Elements of the HPT process. For a given ML or DL model and its hyperparameters, the data scientist selects a data set and prepares the corresponding data. The model is built and a loss function is computed to evaluate the results

Please compare this to Fig. 2.2, which shows how the automated tuning process works. But is it reasonable to transfer the power or decision-making entirely to a machine? I don’t think so and you probably don’t either. But how do we accomplish that?

This book deals with the hyperparameter tuning of ML and DL algorithms and keeps the human in the loop. In particular, it provides

  • a survey of important model parameters;

  • three parameter tuning studies;

  • one extensive global parameter tuning study;

  • statistical analysis of the performances of the ML and DL methods based on severity; and

  • a new way, based on consensus ranking, to analyze results from multiple algorithms.

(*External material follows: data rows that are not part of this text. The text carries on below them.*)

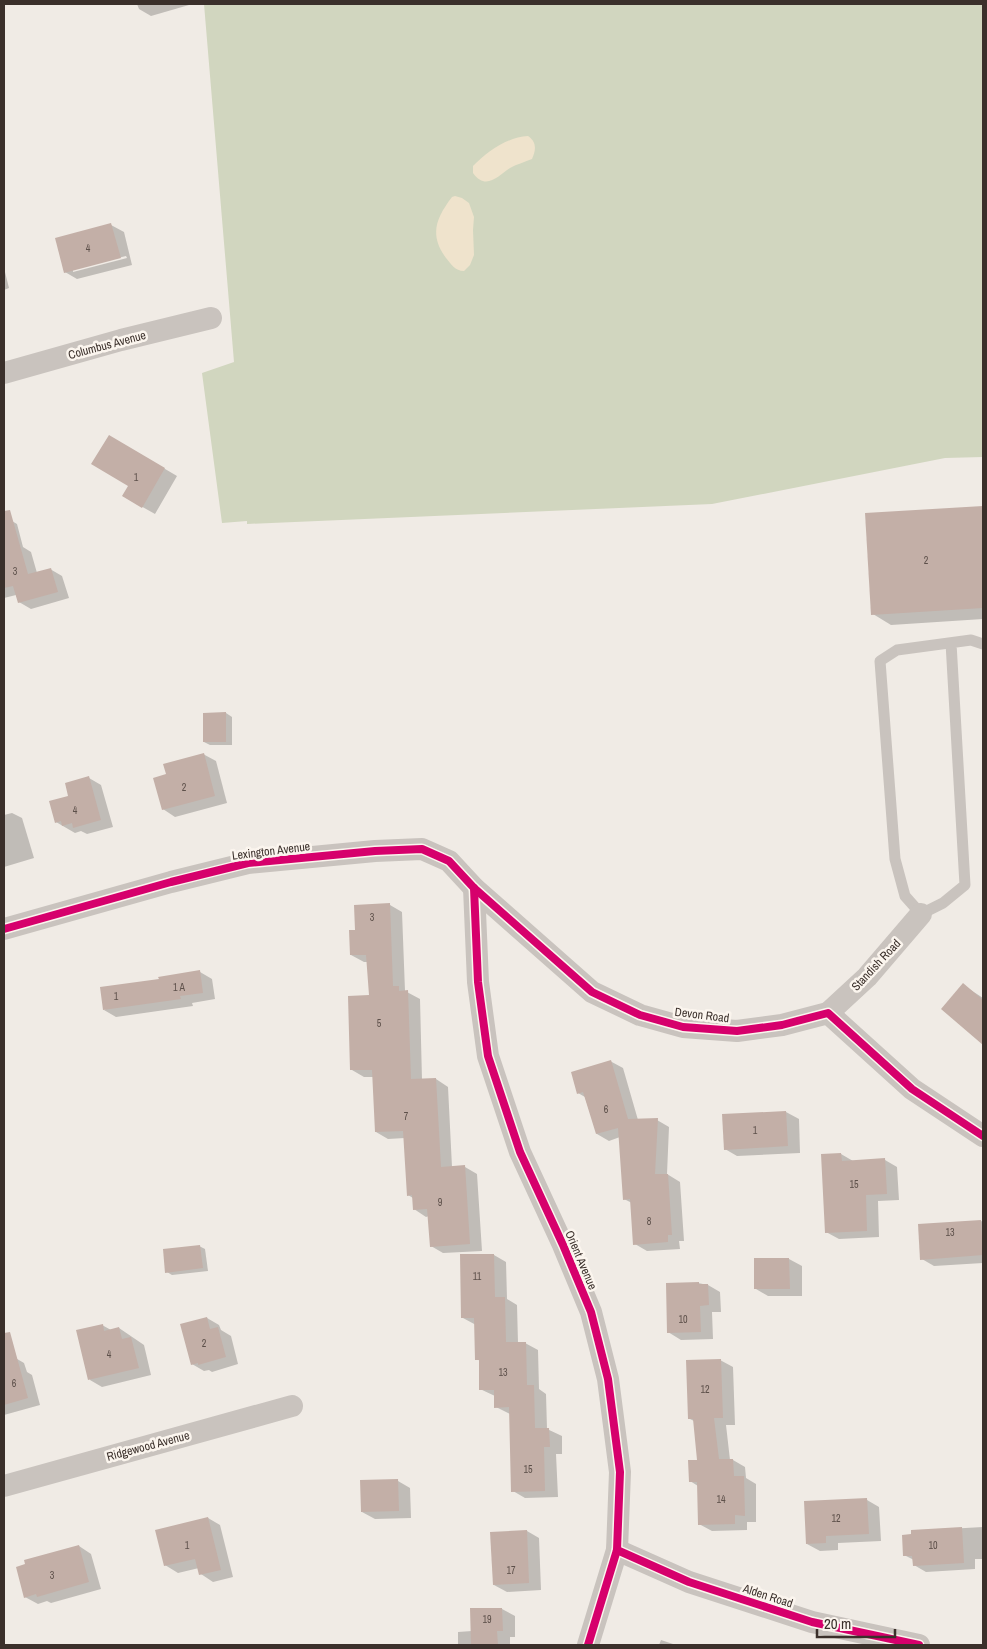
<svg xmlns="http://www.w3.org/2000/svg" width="987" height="1649" font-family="'Archivo Narrow',sans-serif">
<rect width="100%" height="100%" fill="#f0ebe5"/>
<polygon fill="#d1d6bf" points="204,4 983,4 983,457 945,458 712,504 247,524 247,521 222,523 202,373 234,362"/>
<g fill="#efe3cc">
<path d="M528,136c9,6 8,14 4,23 -7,3 -15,5 -22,9 -12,8 -24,23 -37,5v-7c14,-14 34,-29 55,-30z"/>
<path d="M455,196l7,2 7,5 5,14 -1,13 1,25 -4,10 -6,6c-9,0 -13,-7 -18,-13 -17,-23 -10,-40 6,-61z"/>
</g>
<g fill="#0003" fill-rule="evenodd">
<polygon points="137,4 188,4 189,5 151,16 139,9"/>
<path d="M111,225l13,7 8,33 -55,14 -12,-7zM126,256l1,2 -54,14v-3z"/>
<polygon points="4,268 9,288 4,290"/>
<polygon points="109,436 177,476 155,514 123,496 130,485"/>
<polygon points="983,507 983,619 891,625 873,614 866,514"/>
<polygon points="5,517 17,524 23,547 31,552 37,573 50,569 62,576 69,598 31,609 19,602 16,595 4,598 4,518"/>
<polygon points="226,713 232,717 232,745 210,745 204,742"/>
<polygon points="203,754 216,761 227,803 175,817 163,809 167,775"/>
<polygon points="89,778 101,785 113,827 87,834 81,831 75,833 56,822 70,797"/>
<polygon points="12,813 22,818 34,858 4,867 4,815"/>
<polygon points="390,905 402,912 405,991 420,999 422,1080 436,1079 448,1087 452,1167 465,1167 477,1174 482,1251 443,1253 431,1246 429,1216 426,1217 414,1209 413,1198 408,1195 405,1138 388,1139 376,1132 373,1077 364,1077 352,1070 370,996 368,962 364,962 351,955 356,931"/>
<polygon points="200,972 212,979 215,999 192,1003 193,1006 116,1017 104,1010 160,980"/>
<polygon points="963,985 983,998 983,1044 942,1009"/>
<polygon points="610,1061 623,1068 638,1120 657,1120 669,1127 667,1174 680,1182 684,1241 679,1241 680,1249 647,1251 635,1244 632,1203 624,1199 620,1137 609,1141 597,1134 585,1097 578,1093"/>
<polygon points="786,1112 799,1119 800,1153 737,1156 725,1149 723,1115"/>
<polygon points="841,1154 853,1161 885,1160 897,1167 899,1200 878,1201 879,1237 839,1239 826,1232"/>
<polygon points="981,1221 983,1222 983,1263 934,1266 922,1259"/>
<polygon points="199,1246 205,1249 208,1271 172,1275 167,1272"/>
<polygon points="494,1255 506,1262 507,1299 517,1305 518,1343 525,1343 538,1350 539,1389 546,1394 547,1429 562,1436 562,1454 556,1454 558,1497 525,1498 513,1491 510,1414 496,1407 495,1396 480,1389 480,1361 477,1359 476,1325 463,1318"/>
<polygon points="755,1259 789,1259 802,1266 802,1296 768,1296 756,1289"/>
<polygon points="698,1283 708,1285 720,1292 721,1312 712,1312 713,1339 681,1340 668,1332"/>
<polygon points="207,1318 219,1325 221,1330 231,1336 238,1364 212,1372 209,1370 204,1371 192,1364"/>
<polygon points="102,1325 111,1330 119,1328 144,1345 151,1375 102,1387 90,1380"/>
<polygon points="12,1356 24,1363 27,1372 32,1375 40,1405 4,1415 4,1358"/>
<polygon points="720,1360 733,1367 735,1425 726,1425 730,1460 733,1460 745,1467 746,1478 756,1484 756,1522 747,1522 747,1530 712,1531 699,1524 698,1486 690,1481 699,1461 694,1421 690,1419"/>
<polygon points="398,1481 410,1488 411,1518 375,1519 362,1512"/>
<polygon points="867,1500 879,1507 881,1541 838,1543 838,1550 820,1551 807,1544"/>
<polygon points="208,1518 220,1525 233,1577 213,1582 201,1574 199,1568 178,1573 165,1565"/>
<polygon points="983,1527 983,1559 975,1559 975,1569 926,1572 914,1565 914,1560 904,1555 912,1536 912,1531"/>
<polygon points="527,1531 539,1538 541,1590 507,1592 494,1585"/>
<polygon points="79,1546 91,1554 101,1589 51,1603 47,1601 38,1604 25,1597"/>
<polygon points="502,1609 515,1616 515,1637 510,1637 510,1645 458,1645 458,1632 472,1631 472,1610"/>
<polygon points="661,1640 676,1645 659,1645"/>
</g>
<g fill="#c3afa7">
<polygon points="111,223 121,258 64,273 55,238"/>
<polygon points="109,435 165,468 142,508 122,496 128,486 91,464"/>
<polygon points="983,506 983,608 871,615 865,513"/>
<polygon points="10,510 28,574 51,568 58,592 18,603 13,586 4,588 4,511"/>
<polygon points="226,712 226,742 203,742 203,713"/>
<polygon points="204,753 215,796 162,810 153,778 166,774 163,764"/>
<polygon points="89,776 101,820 73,828 72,823 62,826 61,821 55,823 49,801 68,796 65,783"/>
<polygon points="390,903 393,986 399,986 399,991 408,990 411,1079 436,1078 441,1167 465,1165 470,1244 430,1247 427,1209 413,1210 412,1195 407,1196 403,1131 375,1132 372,1070 350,1070 348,996 369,995 366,955 350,955 349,930 355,930 354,905"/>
<polygon points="200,970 203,993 180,996 181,999 103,1010 100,987 159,979 158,977"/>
<polygon points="963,983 983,1000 983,1045 941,1009"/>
<polygon points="611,1060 628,1119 658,1118 655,1174 668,1174 672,1235 668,1235 668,1242 633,1245 630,1199 623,1200 618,1128 596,1134 583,1092 577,1094 571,1072"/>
<polygon points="786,1111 788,1146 724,1150 722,1114"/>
<polygon points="841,1153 842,1161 885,1158 887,1194 866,1195 867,1231 825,1233 821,1154"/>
<polygon points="981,1220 983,1255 920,1260 918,1224"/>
<polygon points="200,1245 203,1268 165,1273 163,1249"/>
<polygon points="460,1254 494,1254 495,1297 505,1297 506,1342 526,1342 527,1385 534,1385 535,1428 549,1428 550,1447 544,1447 545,1491 511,1492 509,1407 494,1408 494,1390 479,1390 479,1360 475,1360 474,1318 461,1318"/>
<polygon points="754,1258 789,1258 790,1289 754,1289"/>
<polygon points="699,1282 699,1284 708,1284 709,1305 700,1306 701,1332 667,1333 666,1283"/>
<polygon points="207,1317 210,1329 218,1327 226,1357 198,1365 198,1363 191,1365 180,1324"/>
<polygon points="103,1324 104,1331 119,1327 122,1339 131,1337 139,1368 88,1380 76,1330"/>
<polygon points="10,1332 28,1398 4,1405 4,1333"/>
<polygon points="721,1359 723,1418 714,1418 719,1459 733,1459 734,1476 744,1476 745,1516 735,1515 735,1524 698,1525 697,1482 689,1482 688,1460 697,1460 693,1419 688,1419 686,1360"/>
<polygon points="398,1479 399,1511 361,1512 360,1480"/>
<polygon points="867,1498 869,1534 826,1536 826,1543 806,1544 804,1501"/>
<polygon points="208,1517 221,1570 199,1575 195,1559 164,1566 155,1530"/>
<polygon points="962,1527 964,1563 913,1566 912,1556 903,1556 902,1535 911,1534 911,1530"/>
<polygon points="527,1530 529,1583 493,1585 490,1532"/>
<polygon points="79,1545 89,1582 37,1597 36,1594 24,1598 16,1567 25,1564 24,1560"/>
<polygon points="470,1608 502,1608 503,1631 497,1631 498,1645 471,1645"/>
</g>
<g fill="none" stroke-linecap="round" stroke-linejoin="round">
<polyline stroke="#c9c3be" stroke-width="11" points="951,643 965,885 943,903 921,914 905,896 895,859 880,661 897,650 971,640 983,644"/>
<g stroke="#c9c3be" stroke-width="22">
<polyline points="4,373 121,340 211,318"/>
<polyline points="474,888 478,982 488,1056 520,1152 563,1245 591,1312 608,1379 620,1472 617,1550 588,1645"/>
<polyline points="4,929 171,882 248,863 375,851 422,849 449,861 474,888 592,992 640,1015 683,1027 737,1031 782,1025 828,1013 912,1089 983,1136"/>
<polyline points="828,1013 867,977 921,914"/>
<polyline points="4,1486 292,1406"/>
<polyline points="617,1550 689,1582 812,1622 919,1645"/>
</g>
<defs>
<g id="cycleway">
<polyline points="474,888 478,982 488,1056 520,1152 563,1245 591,1312 608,1379 620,1472 617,1550 588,1645"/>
<polyline points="4,929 171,882 248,863 375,851 422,849 449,861 474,888 592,992 640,1015 683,1027 737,1031 782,1025 828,1013 912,1089 983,1136"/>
<polyline points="617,1550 689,1582 812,1622 919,1645"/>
</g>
</defs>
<use href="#cycleway" stroke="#fbf5ee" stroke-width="11"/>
<use href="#cycleway" stroke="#d6006c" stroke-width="8"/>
</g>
<g text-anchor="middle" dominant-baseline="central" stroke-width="5" stroke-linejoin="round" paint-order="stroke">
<g font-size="10" fill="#5d504a">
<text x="88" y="248">4</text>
<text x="136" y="477">1</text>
<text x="926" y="560">2</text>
<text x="15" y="571">3</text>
<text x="184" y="787">2</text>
<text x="75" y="810">4</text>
<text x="372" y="917">3</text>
<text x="179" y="987">1 A</text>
<text x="116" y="996">1</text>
<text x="379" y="1023">5</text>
<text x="606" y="1109">6</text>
<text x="406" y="1116">7</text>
<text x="755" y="1130">1</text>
<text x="854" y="1184">15</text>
<text x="440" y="1202">9</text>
<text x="649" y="1221">8</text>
<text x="950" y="1232">13</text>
<text x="477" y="1276">11</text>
<text x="683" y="1319">10</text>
<text x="204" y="1343">2</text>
<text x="109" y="1354">4</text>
<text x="503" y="1372">13</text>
<text x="14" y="1383">6</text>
<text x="705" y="1389">12</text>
<text x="528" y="1469">15</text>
<text x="721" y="1499">14</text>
<text x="836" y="1518">12</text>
<text x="187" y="1545">1</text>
<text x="933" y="1545">10</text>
<text x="511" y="1570">17</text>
<text x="52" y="1575">3</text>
<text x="487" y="1619">19</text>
</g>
<g font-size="12" fill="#3b302b" stroke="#fbf5ee">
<text transform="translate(107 345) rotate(-15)">Columbus Avenue</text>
<text transform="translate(271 851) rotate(-7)">Lexington Avenue</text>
<text transform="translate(876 965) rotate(-47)">Standish Road</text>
<text transform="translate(702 1015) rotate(7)">Devon Road</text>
<text transform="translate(581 1260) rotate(67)">Orient Avenue</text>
<text transform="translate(148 1446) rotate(-15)">Ridgewood Avenue</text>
<text transform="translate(768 1596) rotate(18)">Alden Road</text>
</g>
</g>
<rect width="987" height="1649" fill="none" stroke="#3b302b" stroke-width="10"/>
<path d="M817 1629v8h78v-8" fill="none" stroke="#3b302b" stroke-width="2.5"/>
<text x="824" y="1629" font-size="15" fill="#3b302b" stroke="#fbf5ee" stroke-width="4" paint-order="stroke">20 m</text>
</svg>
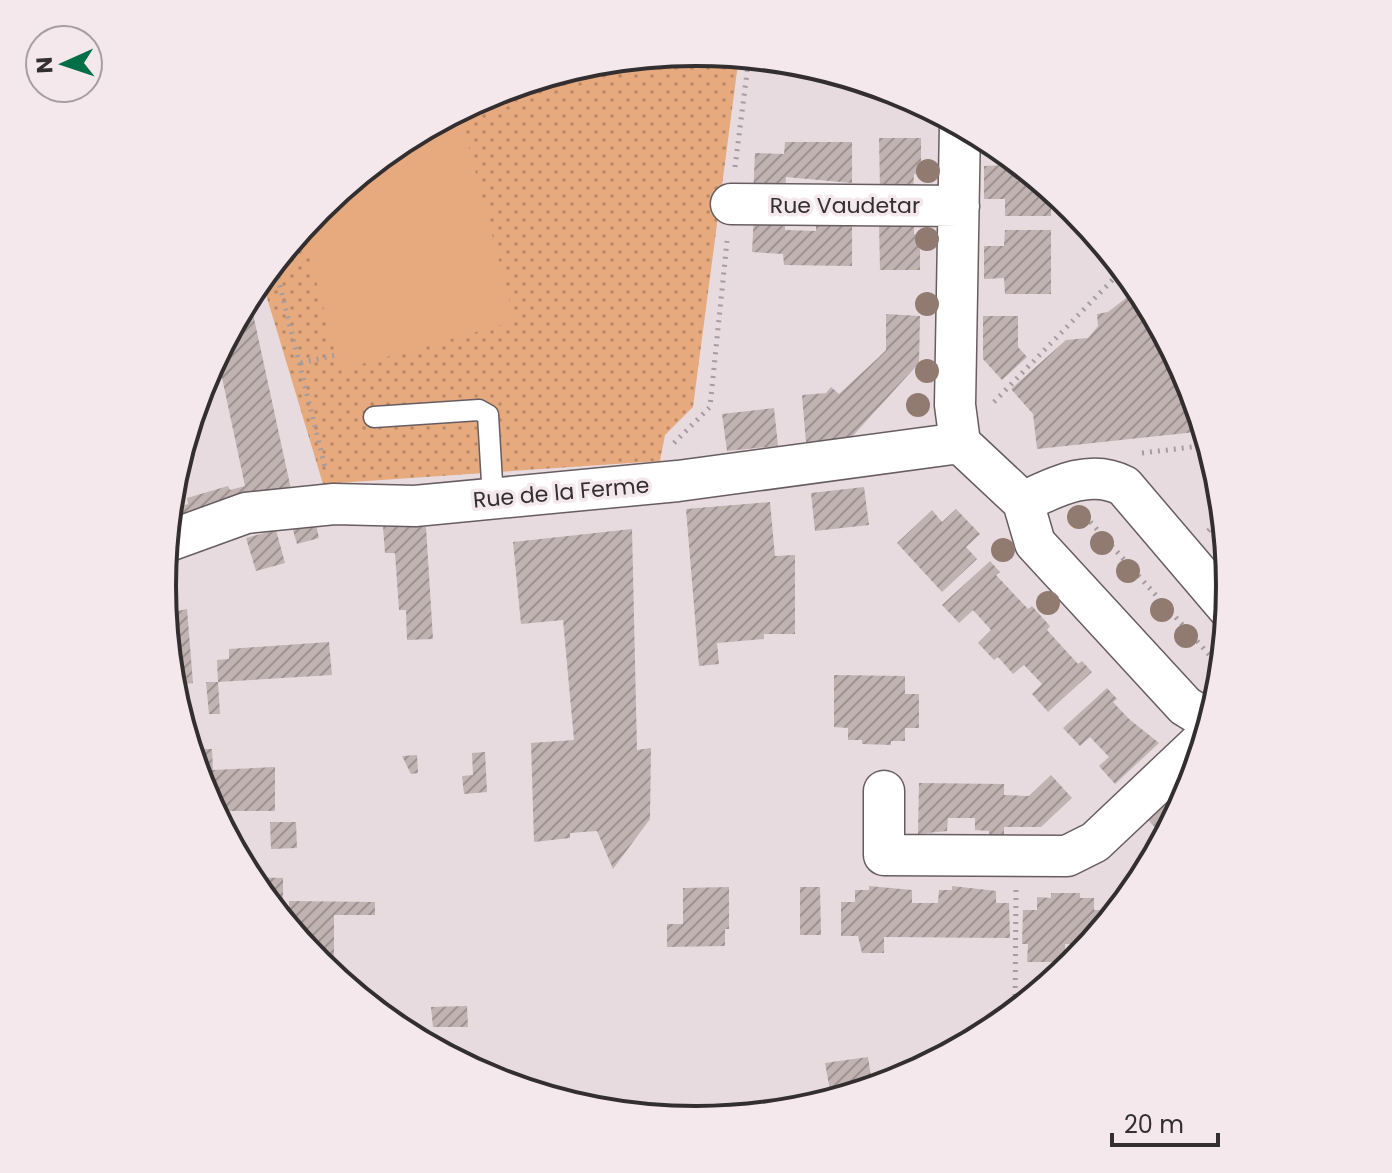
<svg xmlns="http://www.w3.org/2000/svg" width="1392" height="1173" font-family="Poppins,sans-serif">
	<defs>
		<pattern id="park-dots" width="8" height="8" patternUnits="userSpaceOnUse" patternTransform="scale(2)"><rect width="8" height="8" fill="#e6aa7e"/><path d="M2 2h.1M6 6h.1" fill="none" stroke="#bb8b68" stroke-width="1.8" stroke-linecap="round"/></pattern>
		<pattern id="building-hatch" width="6" height="6" patternUnits="userSpaceOnUse" patternTransform="scale(2)"><rect width="6" height="6" fill="#c0b3b2"/><path d="M-1 1l2-2M0 6l6-6M5 7l2-2" fill="none" stroke="#9d9291"/></pattern>
	</defs>
	<rect width="100%" height="100%" fill="#e7dbe0"/>
	<path fill="url(#park-dots)" d="M696,52l43,4 -46,351 -28,28 -5,26 -337,23 -62,-206 57,-70 81,-66 93,-49 100,-31z"/>
	<path fill="#e6aa7e" d="M459,110l56,211 -175,49 -38,-142c42,-51 99,-87 157,-118z"/>
	<path fill="url(#building-hatch)" d="M879,138h42v37l-7,-1 -1,17 -33,-1z
		M785,142h67v41l-66,-6 -1,19 -32,-1 2,-42 29,1z
		M1005,152l46,38v26h-46v-17h-21v-33l22,-1z
		M785,213v17l31,1v-5h36v40l-68,-1 -1,-11 -31,-2 2,-38z
		M914,218v16h6v36h-40l-1,-48z
		M1005,230h46v64h-46l-1,-16 -20,1v-33h20z
		M1139,288l51,94 15,49 -168,18 -4,-35 -22,-25 55,-49 22,-2 10,-12 -1,-12 11,-2z
		M249,295l43,199 -125,33 2,-18 19,-5 -1,-6 41,-12 2,4 15,-4 -28,-132z
		M886,314l34,2 -1,47 -69,76 -44,4 -4,-48 24,-2 5,-6 8,7 39,-36 8,-8z
		M983,316h35v31l9,10 -25,23 -19,-21z
		M774,408l4,38 -51,5 -5,-37z
		M864,487l5,38 -54,6 -4,-38z
		M770,502l5,54 20,-1v79h-31v5l-47,4 2,21 -20,2 -13,-157z
		M956,509l24,25 -14,13 11,12 -35,33 -45,-49 35,-33 10,12z
		M316,525l3,13 -22,6 -5,-17z
		M383,526l43,1 7,112 -26,1 -1,-30h-7l-4,-57h-10z
		M632,529l5,221 14,-2 -1,71 -37,50 -16,-38 -27,2v5l-36,4 -3,-99 43,-3 -11,-120 -42,4 -8,-82z
		M276,530l9,33 -29,8 -10,-33z
		M990,561l10,11 -4,3 32,34 4,-3 18,20 -3,4 31,34 4,-3 10,11 -44,40 -16,-18 10,-10 -18,-19 -11,9 -15,-17 -4,3 -16,-17 13,-13 -18,-20 -14,13 -17,-18z
		M187,609l6,74 -22,3 -7,-72z
		M329,642l3,33 -114,7 -1,-22 12,-1v-10z
		M834,675l71,1v18h14v34h-14v13h-14v4l-29,-1v-4h-14v-12l-14,-1z
		M206,682h12l2,32h-11z
		M1107,688l10,11 -4,3 16,17 30,24 -44,41 -16,-18 10,-9 -19,-20 -10,9 -17,-18z
		M189,749h23l1,21 62,-3v44h-62l-11,-20z
		M485,752l2,40 -23,2 -2,-18 11,-1 -1,-22z
		M417,755l1,18 -7,1 -9,-18z
		M1051,775l21,23 -31,29h-37v8h-15v-4l-14,-1v-12h-27l-1,13 -29,3 1,-51 85,1v11l25,1z
		M1191,779l-1,12 -26,46 -17,-18z
		M270,822h26l1,26 -26,1z
		M248,877l35,1v28h-13z
		M869,886l43,4v13h26l1,-13h13v-4l44,5v12h13l1,35 -126,-1v16h-22l-4,-17h-17v-34h14v-12h14z
		M729,887v42h-4v17l-58,1v-23h16v-36z
		M800,887h20l1,48h-21z
		M1051,893h29v5h14v12h24l-28,34h-25v18h-38l1,-18h-6l1,-34h14v-13l14,1z
		M289,901l86,1v13h-41v41l-23,-1 -35,-42 13,1z
		M467,1006l1,21h-35l-2,-20z
		M868,1057l5,32 -47,14 -1,-6 6,-1 -6,-33z"/>
	<g fill="none" stroke-linecap="round" stroke-linejoin="round">
		<defs>
			<path id="service" d="M374,417l105,-7 9,5 5,84"/>
			<path id="minor" d="M960,124l-5,281 5,38 63,59 12,41 150,163 26,16
				M731,204l228,2
				M1023,502c32,-15 67,-34 101,-16l104,122
				M166,542l80,-29 88,-9 81,2 263,-25 282,-38
				M884,791v64l183,1 28,-14 111,-105"/>
		</defs>
		<use href="#service" stroke="#675d61" stroke-width="23"/>
		<use href="#minor" stroke="#675d61" stroke-width="43"/>
		<path stroke="#a59ca0" stroke-width="5" stroke-dasharray="2 6" stroke-linecap="butt" d="M735,167l14,-110
			M274,262l51,205
			M301,363l35,-8
			M994,402l129,-133
			M674,443l36,-36 17,-166
			M1142,453l67,-8
			M1085,516l137,153 -11,11
			M1208,531l16,-15
			M1016,890l-1,117 6,1
			M994,1030v-6l21,-17"/>
		<use href="#service" stroke="#fff" stroke-width="20"/>
		<use href="#minor" stroke="#fff" stroke-width="40"/>
	</g>
	<g fill="#917b70">
		<circle cx="928" cy="171" r="12"/>
		<circle cx="927" cy="239" r="12"/>
		<circle cx="927" cy="304" r="12"/>
		<circle cx="927" cy="371" r="12"/>
		<circle cx="918" cy="405" r="12"/>
		<circle cx="1079" cy="517" r="12"/>
		<circle cx="1102" cy="543" r="12"/>
		<circle cx="1003" cy="550" r="12"/>
		<circle cx="1128" cy="571" r="12"/>
		<circle cx="1048" cy="603" r="12"/>
		<circle cx="1162" cy="610" r="12"/>
		<circle cx="1186" cy="636" r="12"/>
	</g>
	<g text-anchor="middle" stroke-width="7" stroke-linejoin="round" paint-order="stroke">
		<g font-size="22" fill="#332e30" stroke="#f4e8ed">
			<text x="845" y="213">Rue Vaudetar</text>
			<text transform="translate(561 492) rotate(-5)" y="8">Rue de la Ferme</text>
		</g>
	</g>
	<path d="M0 0H1392V1173H0ZM176 586a520 520 0 1 1 1040 0a520 520 0 1 1-1040 0Z" fill="#f4e8ed" fill-rule="evenodd"/>
	<path fill="none" stroke="#332e30" stroke-width="4" d="M176 586a520 520 0 1 1 1040 0a520 520 0 1 1-1040 0Z"/>
	<g transform="translate(64 64) rotate(267)"><circle r="38" fill="#f4e8ed" stroke="#a79ea1" stroke-width="2"/>
	<path d="M0-6L14 30L0 20L-14 30Z" fill="#006f48"/>
	<text y="-12" font-size="22" font-weight="bold" text-anchor="middle" fill="#332e30">N</text>
	</g>
	<path d="M1112 1133v12h106v-12" fill="none" stroke="#332e30" stroke-width="4"/>
	<text x="1124" y="1133" font-size="24" fill="#332e30" stroke="#f4e8ed" stroke-width="6" paint-order="stroke">20 m</text>
</svg>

More than 30 hyperparameters from six relevant ML methods and DL methods are analyzed. We extend the well-established SPOT framework that improves the optimization of ML methods and DL while increasing the transparency and keeping the human in the loop. The case studies presented in this book can be run on a regular desktop or notebook computer. No high-performance computing facilities are required. Interactive tools for visualization with the popular R package ploty are provided. We hope that you achieve better results with significantly less time, costs, effort, and resources using the methods described in this book. We wish you a successful implementation.

This book is structured as follows: Chap. 2 introduces the methodology. Chapter 3 presents models (algorithms or methods) and hyperparameters. HPT methods are introduced in Chap. 4. Chapter 5 discusses result aggregation and severity. Chapter 6 describes the relevance of HPT in industry. Chapter 7 presents HPT in official statistics. Four case studies are presented next. These HPT studies are using the Census-Income (KDD) Data Set (CID), which will be described in Sect. 8.2.1. The first case study, which describes HPT for random forests, is presented in Chap. 8. This case study might serve as a starting point for the interested reader. The second case study analyzes Extreme Gradient Boosting (XGBoost) and is presented in Chap. 9. The third case study analyzes hyperparameter tuning for DL in Chap. 10. To expand on the example in Chap. 10, which considered tuning a Deep Neural Network (DNN), Chap. 11 also deals with neural networks, but focuses on a different type of learning task: Reinforcement Learning (RL). A global study, which analyzes tunability, is presented in Chap. 12.